Data Science Asked on November 10, 2020
I am working on a model which will allow me to predict how long it will take for a "job" to be completed, based on historical data. Each job has a handful of categorical characteristics (all independant), and some historic data might look like:
JobID Manager City Design ClientType TaskDuration
a1 George Brisbane BigKahuna Personal 10
a2 George Brisbane SmallKahuna Business 15
a3 George Perth BigKahuna Investor 7
Thus far, my model has been relatively basic, following these basic steps:
Category Value Mean Count
Manager George 10.66 3
City Brisbane 12.5 2
City Perth 7 1
Design BigKahuna 8.5 2
Design SmallKahuna 15 1
ClientType Personal 10 1
ClientType Business 15 1
ClientType Investor 7 1
JobID Manager City Design ClientType
b5 George Brisbane SmallKahuna Investor
Category Value CalculatedMean CalculatedCount Factor (Mean * Count)
Manager George 10.66 3 31.98
City Brisbane 12.5 2 25
Design SmallKahuna 15 1 15
ClientType Investor 7 1 7
TaskDuration = SUM(Factor) / SUM(CalculatedCount)
= 78.98 / 7
= 11.283
~= 11 days
After testing my model on a few hundred finished jobs from the last four months, I calculated average discrepancies ranging from -15% to +25%.
I think the one of my issues is that I may be taking into account categories that actually have no effect on the build time, and are skewing my results. In reality, I’m taking 15 categories into account from ~400 completed jobs, and some of these categories might have results that only appear once or twice (for example, we might only have a single job in Perth).

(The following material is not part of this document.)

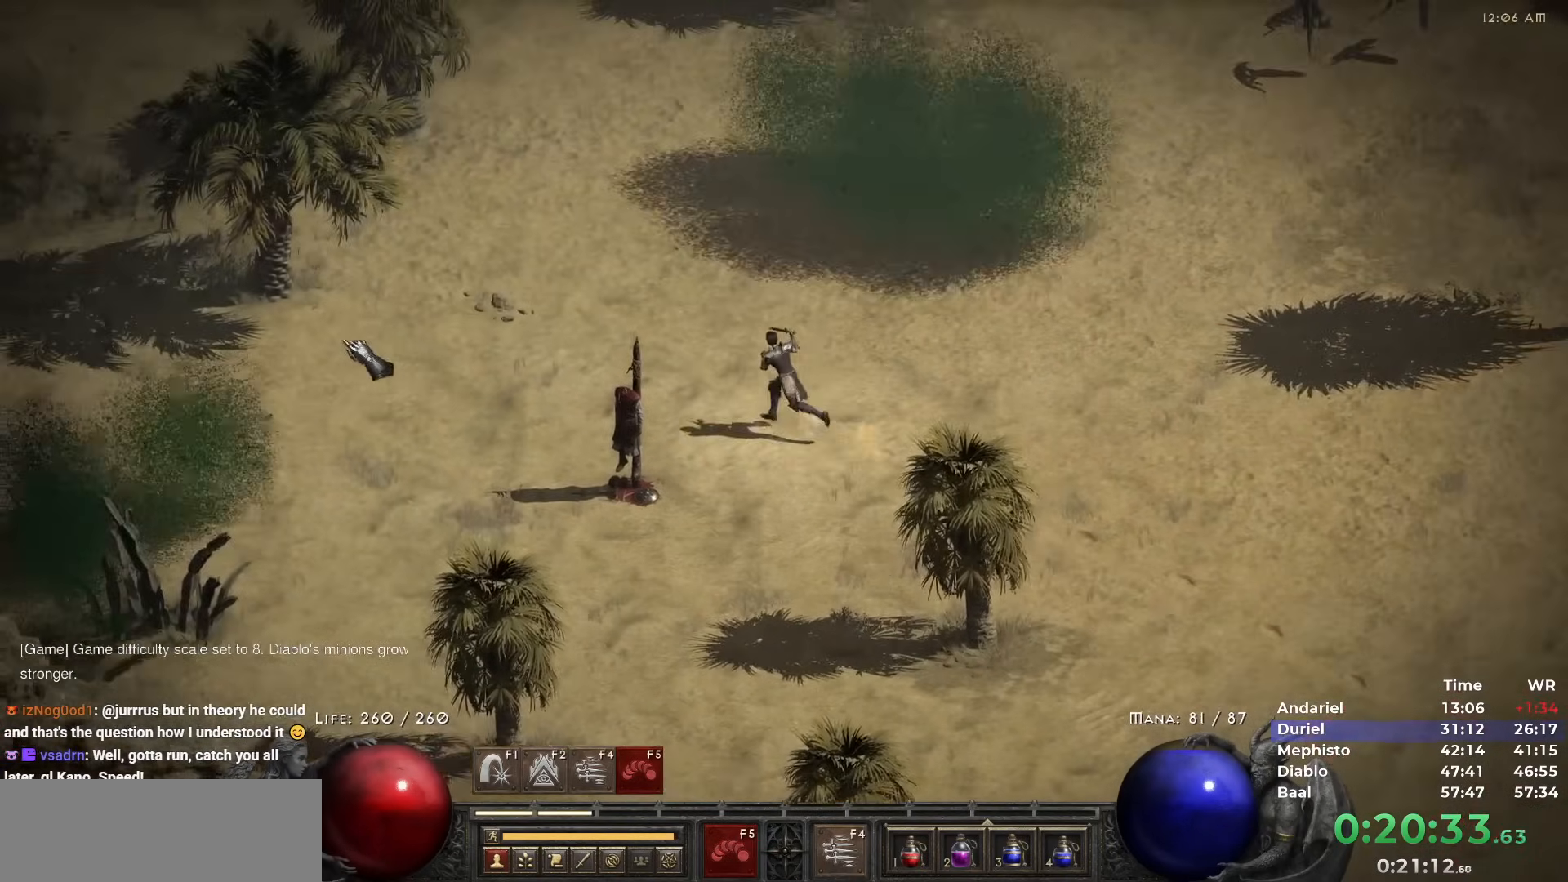
{"keys": [], "mouse": [], "events": [[17, "mouse_left", "up"], [17, "tab", "up"], [50, "tab", "down"], [117, "mouse_left", "down"], [200, "mouse_left", "up"], [200, "tab", "up"], [300, "mouse_left", "down"], [400, "mouse_left", "up"]]}
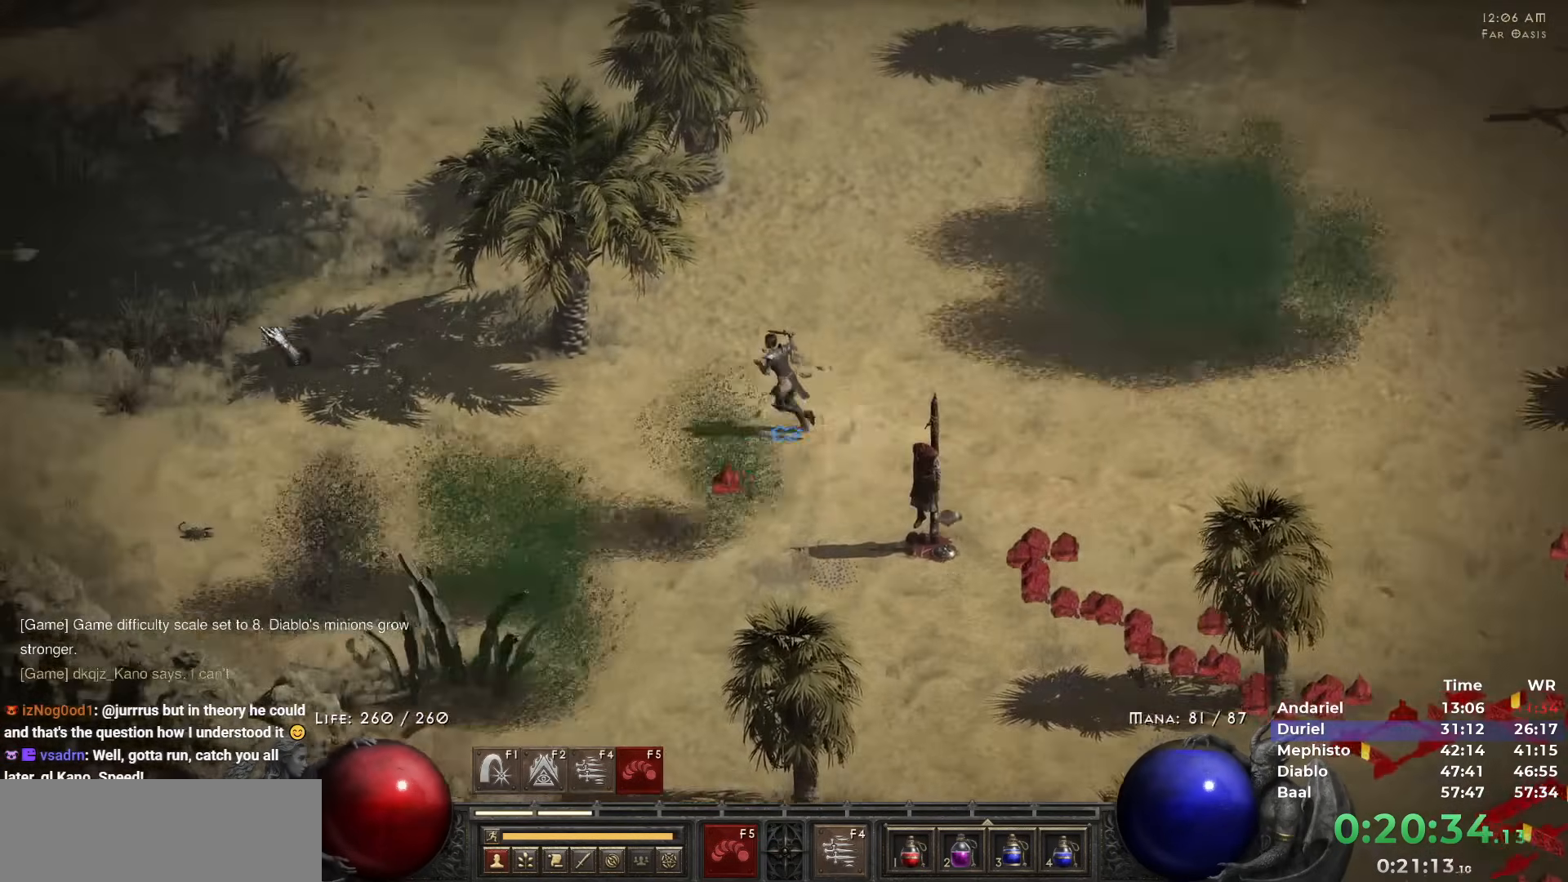
{"keys": [], "mouse": [], "events": [[50, "5", "down"], [83, "mouse_left", "down"], [133, "mouse_left", "up"], [183, "5", "up"], [233, "5", "down"], [317, "5", "up"]]}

How can I determine which categories are actually beneficial to the model, and which should be ignored?
You can try two things -
Try finding the correlation between the Categories and the Target.
Since, It's between Categorial features and a Continuous Feature, you should -
Get the r-square Or Adjusted R-square score of Regression, see which one is best and drop the lowest few and try.
Read more - Kaggle
Calculate Feature Importance using random Forest.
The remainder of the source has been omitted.